Follow me,
zapachniało wiosną. Marzec mamy, ciepły i słoneczny, pogoda w sam raz na kąpiel
w rzece.

Aport, aport, aport z Bobru Jaremka wyłowi. Elżbieta lubi pływać. Cudo
cudo cudownie, prawie lato, kilkanaście stopni na plusie, kalendarzowa zima, co
Ty powiesz, zima?

Zima to chyba na wakacjach, na Florydzie. Lód mamy jedynie w
lodówce. Susza jest, nawet w szuwarach susza, szeleszcząca. To nas raczej
niepokoi, bo trawy wypalają, bezmyślni barbarzyńcy, pola suche na wiór, nocą
mróz, za dnia słonko, susza, susza straszliwa.

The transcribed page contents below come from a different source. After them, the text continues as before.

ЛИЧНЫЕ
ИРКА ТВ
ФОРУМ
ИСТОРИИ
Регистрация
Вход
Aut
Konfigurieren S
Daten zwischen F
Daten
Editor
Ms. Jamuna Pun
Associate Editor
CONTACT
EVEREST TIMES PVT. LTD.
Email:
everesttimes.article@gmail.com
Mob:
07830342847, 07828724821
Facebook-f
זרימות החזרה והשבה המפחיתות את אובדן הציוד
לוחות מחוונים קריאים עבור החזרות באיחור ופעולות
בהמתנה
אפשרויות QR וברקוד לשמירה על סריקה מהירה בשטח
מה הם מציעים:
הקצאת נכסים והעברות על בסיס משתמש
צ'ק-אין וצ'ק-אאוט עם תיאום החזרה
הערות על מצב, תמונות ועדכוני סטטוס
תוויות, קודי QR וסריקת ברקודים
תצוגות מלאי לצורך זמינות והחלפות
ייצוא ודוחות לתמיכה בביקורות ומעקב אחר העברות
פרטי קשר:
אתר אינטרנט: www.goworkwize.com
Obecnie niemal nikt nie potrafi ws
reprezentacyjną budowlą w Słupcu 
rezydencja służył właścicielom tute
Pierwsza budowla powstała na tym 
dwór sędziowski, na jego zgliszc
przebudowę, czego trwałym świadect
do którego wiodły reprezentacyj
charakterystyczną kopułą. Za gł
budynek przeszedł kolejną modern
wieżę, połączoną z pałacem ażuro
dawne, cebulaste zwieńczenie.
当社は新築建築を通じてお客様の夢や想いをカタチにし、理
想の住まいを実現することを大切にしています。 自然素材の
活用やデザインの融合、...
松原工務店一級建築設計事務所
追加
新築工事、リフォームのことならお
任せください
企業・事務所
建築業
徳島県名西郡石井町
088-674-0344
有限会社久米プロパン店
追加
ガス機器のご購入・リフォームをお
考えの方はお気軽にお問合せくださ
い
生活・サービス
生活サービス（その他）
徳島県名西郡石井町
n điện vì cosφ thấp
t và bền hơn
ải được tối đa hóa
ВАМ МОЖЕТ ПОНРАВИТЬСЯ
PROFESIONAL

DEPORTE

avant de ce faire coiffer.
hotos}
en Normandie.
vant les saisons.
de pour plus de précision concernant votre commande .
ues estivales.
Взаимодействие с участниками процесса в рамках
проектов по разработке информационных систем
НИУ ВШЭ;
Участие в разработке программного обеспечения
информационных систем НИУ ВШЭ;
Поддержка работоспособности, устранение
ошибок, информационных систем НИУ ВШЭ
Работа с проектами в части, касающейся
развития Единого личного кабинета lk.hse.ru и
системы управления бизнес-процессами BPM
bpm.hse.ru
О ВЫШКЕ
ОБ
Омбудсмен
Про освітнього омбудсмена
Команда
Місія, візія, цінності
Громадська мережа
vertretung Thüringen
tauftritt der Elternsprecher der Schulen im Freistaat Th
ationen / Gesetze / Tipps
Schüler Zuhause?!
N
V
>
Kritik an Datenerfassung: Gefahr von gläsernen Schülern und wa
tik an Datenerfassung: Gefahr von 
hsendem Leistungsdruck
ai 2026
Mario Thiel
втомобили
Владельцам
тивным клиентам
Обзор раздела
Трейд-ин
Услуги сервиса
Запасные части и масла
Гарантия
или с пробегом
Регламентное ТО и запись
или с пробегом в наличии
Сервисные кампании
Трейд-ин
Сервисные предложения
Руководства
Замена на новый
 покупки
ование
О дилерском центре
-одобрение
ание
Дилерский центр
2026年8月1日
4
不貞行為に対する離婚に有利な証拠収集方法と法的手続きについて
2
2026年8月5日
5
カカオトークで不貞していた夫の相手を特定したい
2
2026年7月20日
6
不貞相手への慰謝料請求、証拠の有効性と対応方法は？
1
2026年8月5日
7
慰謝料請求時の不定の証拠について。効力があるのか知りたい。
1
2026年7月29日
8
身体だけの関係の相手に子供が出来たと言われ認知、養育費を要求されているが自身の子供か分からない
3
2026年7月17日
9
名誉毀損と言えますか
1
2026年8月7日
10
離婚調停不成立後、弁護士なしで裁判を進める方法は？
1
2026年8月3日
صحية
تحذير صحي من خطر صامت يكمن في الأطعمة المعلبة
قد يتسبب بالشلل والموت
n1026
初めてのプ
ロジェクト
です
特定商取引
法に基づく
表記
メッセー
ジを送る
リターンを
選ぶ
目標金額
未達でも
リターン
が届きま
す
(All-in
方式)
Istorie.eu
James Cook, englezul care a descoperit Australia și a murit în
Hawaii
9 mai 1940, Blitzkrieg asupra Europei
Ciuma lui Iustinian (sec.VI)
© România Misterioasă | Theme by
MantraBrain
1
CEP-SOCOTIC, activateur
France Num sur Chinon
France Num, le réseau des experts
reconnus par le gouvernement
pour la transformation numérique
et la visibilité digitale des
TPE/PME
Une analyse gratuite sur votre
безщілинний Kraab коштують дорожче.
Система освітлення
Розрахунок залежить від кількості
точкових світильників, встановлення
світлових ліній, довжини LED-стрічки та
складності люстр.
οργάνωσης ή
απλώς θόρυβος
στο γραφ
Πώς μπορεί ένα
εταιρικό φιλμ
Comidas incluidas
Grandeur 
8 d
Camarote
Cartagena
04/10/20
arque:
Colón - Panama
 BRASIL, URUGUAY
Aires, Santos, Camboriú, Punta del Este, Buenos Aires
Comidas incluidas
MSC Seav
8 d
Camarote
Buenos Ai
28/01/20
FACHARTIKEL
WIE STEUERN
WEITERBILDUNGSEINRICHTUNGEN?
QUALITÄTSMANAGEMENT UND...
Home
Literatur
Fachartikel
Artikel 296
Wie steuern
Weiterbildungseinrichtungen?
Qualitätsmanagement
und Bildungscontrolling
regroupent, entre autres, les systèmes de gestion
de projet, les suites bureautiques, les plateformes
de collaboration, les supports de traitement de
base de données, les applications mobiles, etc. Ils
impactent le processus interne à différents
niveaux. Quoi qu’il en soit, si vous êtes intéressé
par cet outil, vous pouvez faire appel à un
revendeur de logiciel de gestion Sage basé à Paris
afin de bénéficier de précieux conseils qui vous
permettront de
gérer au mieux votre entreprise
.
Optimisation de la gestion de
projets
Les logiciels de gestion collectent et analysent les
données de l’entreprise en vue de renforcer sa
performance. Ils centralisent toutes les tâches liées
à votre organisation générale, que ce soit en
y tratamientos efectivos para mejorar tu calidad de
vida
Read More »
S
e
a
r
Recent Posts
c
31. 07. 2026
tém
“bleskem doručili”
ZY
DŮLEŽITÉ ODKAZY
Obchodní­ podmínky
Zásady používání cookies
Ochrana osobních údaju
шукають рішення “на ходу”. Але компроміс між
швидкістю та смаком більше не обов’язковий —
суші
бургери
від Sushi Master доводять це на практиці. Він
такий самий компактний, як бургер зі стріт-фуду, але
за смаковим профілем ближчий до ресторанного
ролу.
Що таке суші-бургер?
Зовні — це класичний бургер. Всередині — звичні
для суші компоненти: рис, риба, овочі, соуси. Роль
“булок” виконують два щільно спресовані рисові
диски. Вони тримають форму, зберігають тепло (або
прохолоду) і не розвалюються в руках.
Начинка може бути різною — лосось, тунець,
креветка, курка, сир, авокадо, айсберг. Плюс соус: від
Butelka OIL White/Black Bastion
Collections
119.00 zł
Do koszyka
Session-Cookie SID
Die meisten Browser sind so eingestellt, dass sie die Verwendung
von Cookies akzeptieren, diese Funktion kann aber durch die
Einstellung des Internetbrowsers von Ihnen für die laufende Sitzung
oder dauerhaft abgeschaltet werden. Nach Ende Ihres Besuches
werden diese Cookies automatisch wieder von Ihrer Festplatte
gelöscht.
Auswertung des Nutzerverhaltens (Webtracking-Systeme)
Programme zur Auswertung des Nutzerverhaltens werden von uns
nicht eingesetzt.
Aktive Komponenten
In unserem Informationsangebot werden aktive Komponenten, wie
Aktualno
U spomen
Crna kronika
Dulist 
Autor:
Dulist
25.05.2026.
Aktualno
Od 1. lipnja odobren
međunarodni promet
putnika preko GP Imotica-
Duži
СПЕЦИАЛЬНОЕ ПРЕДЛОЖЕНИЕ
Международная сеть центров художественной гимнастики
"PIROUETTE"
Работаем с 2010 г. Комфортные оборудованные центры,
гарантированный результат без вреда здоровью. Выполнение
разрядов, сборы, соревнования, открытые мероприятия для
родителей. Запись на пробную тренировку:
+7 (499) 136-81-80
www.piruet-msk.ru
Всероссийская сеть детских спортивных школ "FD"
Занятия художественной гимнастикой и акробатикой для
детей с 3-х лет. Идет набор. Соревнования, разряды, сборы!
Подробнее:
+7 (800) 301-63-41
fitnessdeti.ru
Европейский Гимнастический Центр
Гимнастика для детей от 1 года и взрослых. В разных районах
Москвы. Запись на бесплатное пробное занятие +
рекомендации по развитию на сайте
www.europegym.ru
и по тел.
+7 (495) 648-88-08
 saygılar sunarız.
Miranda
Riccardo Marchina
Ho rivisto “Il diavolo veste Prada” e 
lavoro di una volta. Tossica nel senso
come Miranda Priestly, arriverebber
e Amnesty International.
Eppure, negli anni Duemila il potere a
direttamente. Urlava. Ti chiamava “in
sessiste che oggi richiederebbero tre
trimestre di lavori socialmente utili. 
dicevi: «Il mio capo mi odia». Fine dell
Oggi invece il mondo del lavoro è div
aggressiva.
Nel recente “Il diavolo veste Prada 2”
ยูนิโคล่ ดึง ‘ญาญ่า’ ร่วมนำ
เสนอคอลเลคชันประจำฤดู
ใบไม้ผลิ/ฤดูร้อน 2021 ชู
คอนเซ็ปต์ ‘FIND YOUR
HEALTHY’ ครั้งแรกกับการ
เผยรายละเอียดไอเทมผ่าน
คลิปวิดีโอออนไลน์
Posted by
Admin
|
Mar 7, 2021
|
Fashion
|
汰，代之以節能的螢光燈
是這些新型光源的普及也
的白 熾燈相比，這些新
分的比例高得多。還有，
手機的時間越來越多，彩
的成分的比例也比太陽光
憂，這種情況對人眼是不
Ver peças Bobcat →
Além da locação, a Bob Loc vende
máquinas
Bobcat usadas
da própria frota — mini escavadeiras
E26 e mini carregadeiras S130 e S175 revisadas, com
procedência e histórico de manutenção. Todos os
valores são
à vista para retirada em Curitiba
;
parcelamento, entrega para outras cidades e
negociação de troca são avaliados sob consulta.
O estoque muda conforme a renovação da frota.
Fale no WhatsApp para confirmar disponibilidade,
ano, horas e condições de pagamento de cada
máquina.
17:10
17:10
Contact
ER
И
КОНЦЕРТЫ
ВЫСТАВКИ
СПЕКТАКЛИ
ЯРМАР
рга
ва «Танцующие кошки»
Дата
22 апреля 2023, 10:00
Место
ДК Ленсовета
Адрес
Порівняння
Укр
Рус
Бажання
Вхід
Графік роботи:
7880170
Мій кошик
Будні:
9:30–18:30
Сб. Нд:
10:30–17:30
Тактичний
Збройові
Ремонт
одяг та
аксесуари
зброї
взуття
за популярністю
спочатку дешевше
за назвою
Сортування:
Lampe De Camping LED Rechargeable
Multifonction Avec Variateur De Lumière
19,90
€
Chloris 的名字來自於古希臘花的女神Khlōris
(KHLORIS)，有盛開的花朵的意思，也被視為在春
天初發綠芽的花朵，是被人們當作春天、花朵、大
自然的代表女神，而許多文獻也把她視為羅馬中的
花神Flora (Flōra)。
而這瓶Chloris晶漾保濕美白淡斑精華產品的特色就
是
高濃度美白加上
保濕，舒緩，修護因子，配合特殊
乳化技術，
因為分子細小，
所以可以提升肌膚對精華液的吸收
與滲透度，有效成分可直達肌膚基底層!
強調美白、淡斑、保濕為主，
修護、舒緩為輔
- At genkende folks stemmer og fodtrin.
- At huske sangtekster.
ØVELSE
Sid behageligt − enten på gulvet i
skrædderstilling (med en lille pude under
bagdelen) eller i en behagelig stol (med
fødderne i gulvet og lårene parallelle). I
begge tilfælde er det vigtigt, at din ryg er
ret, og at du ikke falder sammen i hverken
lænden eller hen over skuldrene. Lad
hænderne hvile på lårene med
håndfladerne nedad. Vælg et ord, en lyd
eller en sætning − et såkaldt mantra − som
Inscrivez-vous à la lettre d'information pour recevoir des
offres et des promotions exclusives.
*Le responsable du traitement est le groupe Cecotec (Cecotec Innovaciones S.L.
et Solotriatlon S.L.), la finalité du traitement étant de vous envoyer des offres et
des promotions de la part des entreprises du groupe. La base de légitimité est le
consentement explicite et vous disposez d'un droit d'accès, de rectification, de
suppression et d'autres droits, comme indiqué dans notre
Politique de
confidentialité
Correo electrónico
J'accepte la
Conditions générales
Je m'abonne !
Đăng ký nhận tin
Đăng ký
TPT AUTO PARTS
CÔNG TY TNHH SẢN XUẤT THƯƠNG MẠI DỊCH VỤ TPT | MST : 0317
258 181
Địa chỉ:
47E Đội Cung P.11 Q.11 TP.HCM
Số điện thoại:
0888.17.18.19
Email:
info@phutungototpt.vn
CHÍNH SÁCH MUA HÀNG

Dotkliwy brak śniegu. Na MajLowe
szczęście w kanale wody po kostki, Kaczor krzyżówki też ma się dobrze na
Bobrze. W gałęziach skryła się Sójka i nawoływała, głosem kocim, chciała
zmylić.
Sójki mają talent , łatwo się nabrać. Lepsze z sójki kociątko niż z
marcowej pogody zima. Sójka za morze się nie wybrała, najbarwniejsza przedstawicielka krukowatych, symbol bezsensownego gadulstwa. Piórek na lusterku nie ma niebieskich, to tylko efekt rozszczepienia światła. Trudno w to uwierzyć jak ma się niebiesko czarno białe pióro w dłoni.